Segundo ela, a orientação para os consumidores que se sentirem lesados é procurar o Programa de Proteção e Defesa do Consumidor (Procon) de sua cidade.
Para realizar as compras com ainda mais segurança, a especialista destaca também Lei 13.543/2017, que regulariza o e-commerce e determina que todas as informações relevantes sobre o produto devem estar disponíveis, acessíveis e nitidamente visíveis ao consumidor. “Logo, o site ou página de vendas deve informar as características do produto, preço, formas de pagamento, valor de frete, prazos de entrega, políticas de devolução e garantias”, afirma Yasmin.

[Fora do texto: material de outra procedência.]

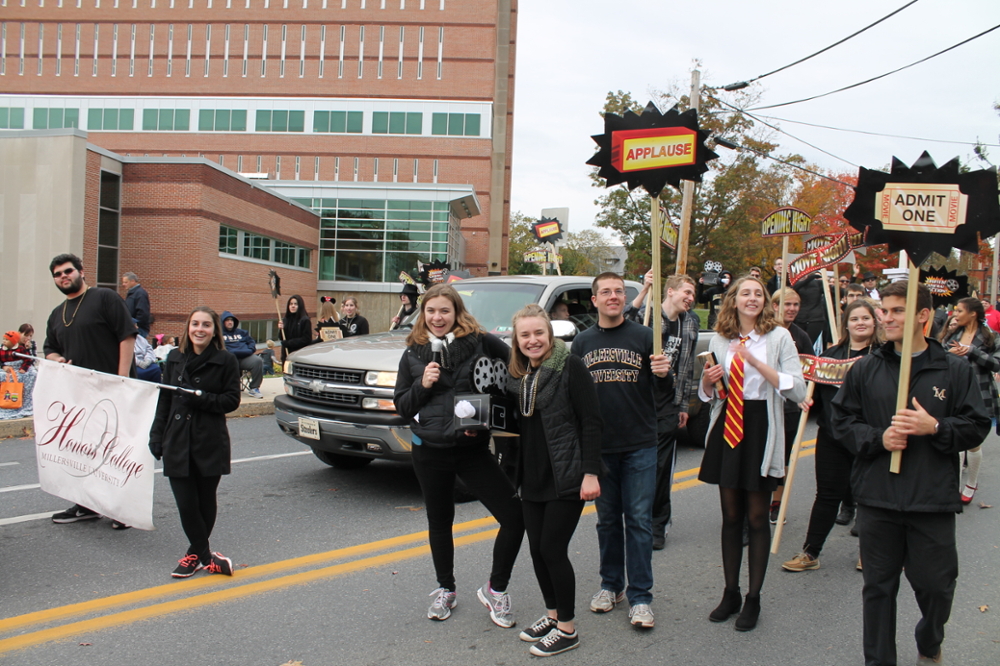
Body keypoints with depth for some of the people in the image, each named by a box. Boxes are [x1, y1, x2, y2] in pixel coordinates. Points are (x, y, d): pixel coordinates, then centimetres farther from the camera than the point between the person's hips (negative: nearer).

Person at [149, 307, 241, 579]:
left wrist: (202, 399, -18)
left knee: (206, 502, 6)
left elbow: (232, 400, -4)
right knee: (185, 503, -3)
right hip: (177, 443, 3)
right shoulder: (174, 359, 11)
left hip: (211, 443, -3)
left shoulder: (226, 361, -2)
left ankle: (195, 553, 25)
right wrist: (157, 435, 9)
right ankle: (206, 555, 12)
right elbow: (164, 401, 14)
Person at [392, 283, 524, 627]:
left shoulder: (480, 342, -6)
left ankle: (496, 589, 13)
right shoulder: (414, 354, 4)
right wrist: (422, 385, -13)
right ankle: (445, 589, 38)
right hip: (429, 450, 2)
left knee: (515, 516, -9)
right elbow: (401, 406, 7)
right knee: (439, 522, 16)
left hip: (473, 448, -2)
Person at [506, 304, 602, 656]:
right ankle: (552, 613, 32)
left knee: (552, 549, -3)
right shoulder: (517, 374, 10)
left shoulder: (570, 366, -12)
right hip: (532, 478, 7)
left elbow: (591, 421, -14)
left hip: (566, 478, -7)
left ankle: (567, 629, 13)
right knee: (537, 549, 12)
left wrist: (590, 473, -18)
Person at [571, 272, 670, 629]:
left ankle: (639, 596, 9)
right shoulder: (582, 342, 7)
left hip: (640, 445, -2)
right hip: (599, 446, 2)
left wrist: (665, 374, -23)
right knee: (607, 519, 12)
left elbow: (666, 388, -1)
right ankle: (611, 585, 27)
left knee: (639, 520, 0)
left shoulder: (643, 336, 0)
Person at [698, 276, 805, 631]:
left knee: (757, 516, 5)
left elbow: (798, 390, -13)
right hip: (727, 427, 3)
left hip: (761, 428, -3)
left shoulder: (779, 336, -4)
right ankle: (731, 592, 24)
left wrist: (757, 363, -21)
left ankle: (753, 599, 18)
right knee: (730, 515, 10)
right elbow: (709, 395, 16)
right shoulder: (719, 340, 7)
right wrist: (707, 382, -8)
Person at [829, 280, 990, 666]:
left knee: (936, 585, 10)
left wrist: (935, 427, -17)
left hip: (934, 501, -1)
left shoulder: (956, 370, 0)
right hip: (877, 497, 1)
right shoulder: (865, 369, 4)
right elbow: (841, 421, 6)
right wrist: (878, 438, -10)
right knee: (878, 586, 10)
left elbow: (976, 428, 0)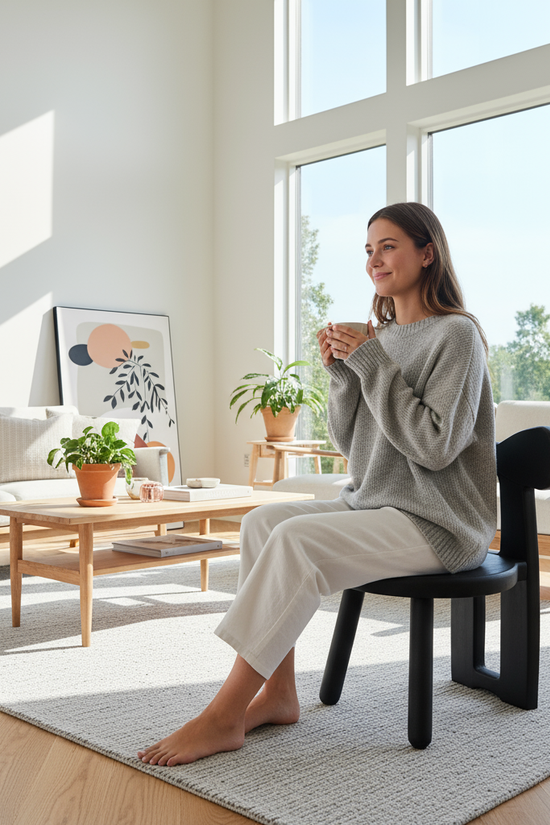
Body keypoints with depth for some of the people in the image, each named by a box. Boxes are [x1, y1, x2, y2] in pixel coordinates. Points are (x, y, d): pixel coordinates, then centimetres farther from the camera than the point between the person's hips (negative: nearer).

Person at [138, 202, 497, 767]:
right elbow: (351, 444, 12)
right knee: (262, 522, -9)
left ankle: (223, 717, -20)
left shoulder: (456, 335, -9)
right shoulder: (382, 336, 14)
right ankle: (278, 695, -7)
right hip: (374, 506, 8)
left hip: (439, 524, -8)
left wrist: (373, 364, -18)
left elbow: (435, 446, -19)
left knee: (295, 540, -27)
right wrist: (341, 372, -4)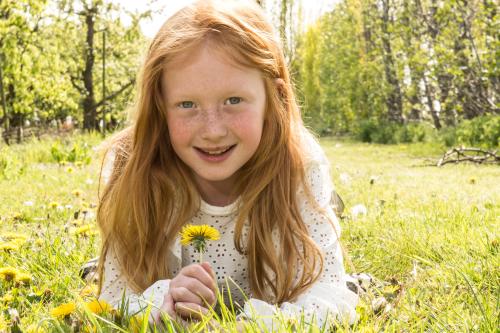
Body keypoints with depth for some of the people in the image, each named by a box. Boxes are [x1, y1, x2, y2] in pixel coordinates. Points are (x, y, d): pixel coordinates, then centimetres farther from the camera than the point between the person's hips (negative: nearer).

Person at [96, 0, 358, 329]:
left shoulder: (301, 167, -27)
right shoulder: (133, 170, -26)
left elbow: (328, 296, -30)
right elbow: (113, 303, -24)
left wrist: (257, 319, -49)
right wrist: (164, 301, -46)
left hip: (261, 316, 0)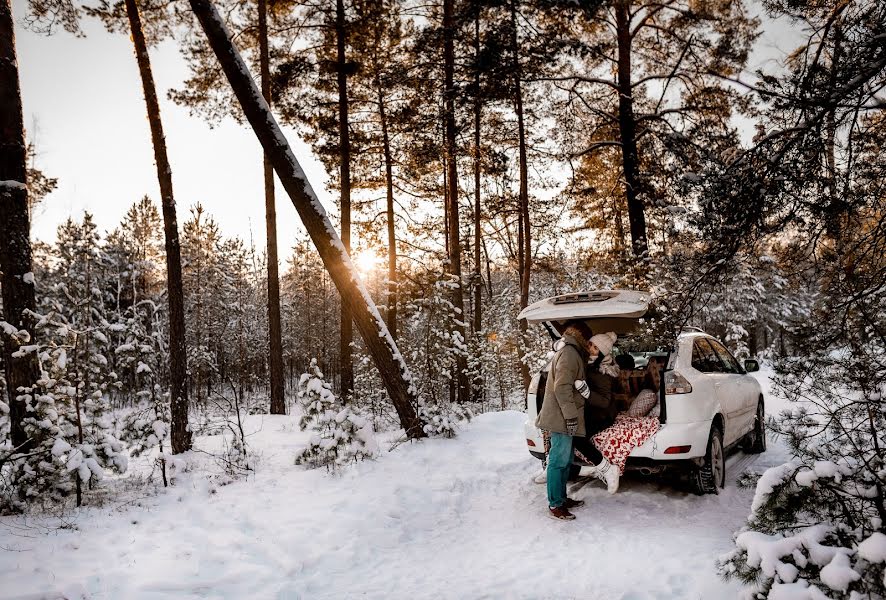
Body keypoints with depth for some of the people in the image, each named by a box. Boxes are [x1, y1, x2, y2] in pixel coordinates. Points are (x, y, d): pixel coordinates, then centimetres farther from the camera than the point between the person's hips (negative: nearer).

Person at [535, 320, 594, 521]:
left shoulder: (570, 352, 21)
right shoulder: (569, 353, -13)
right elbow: (562, 387, -21)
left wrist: (570, 415, 24)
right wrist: (571, 416, -21)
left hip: (562, 419, 11)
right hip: (562, 419, -11)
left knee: (565, 461, 16)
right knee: (559, 461, -6)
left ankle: (562, 498, 25)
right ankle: (555, 505, -1)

Além disso, as lojas digitais também devem disponibilizar canais de atendimento ao cliente para esclarecer eventuais dúvidas, fazer reclamações e obter assistência. Esse atendimento deve ser disponibilizado durante toda a jornada de compra, até o pós-venda.
“A legislação recomenda que o vendedor deverá manter serviço adequado e eficaz de atendimento em meio eletrônico, que possibilite ao consumidor a resolução de demandas referentes a informação, dúvida, reclamação, suspensão ou cancelamento do contrato”, diz.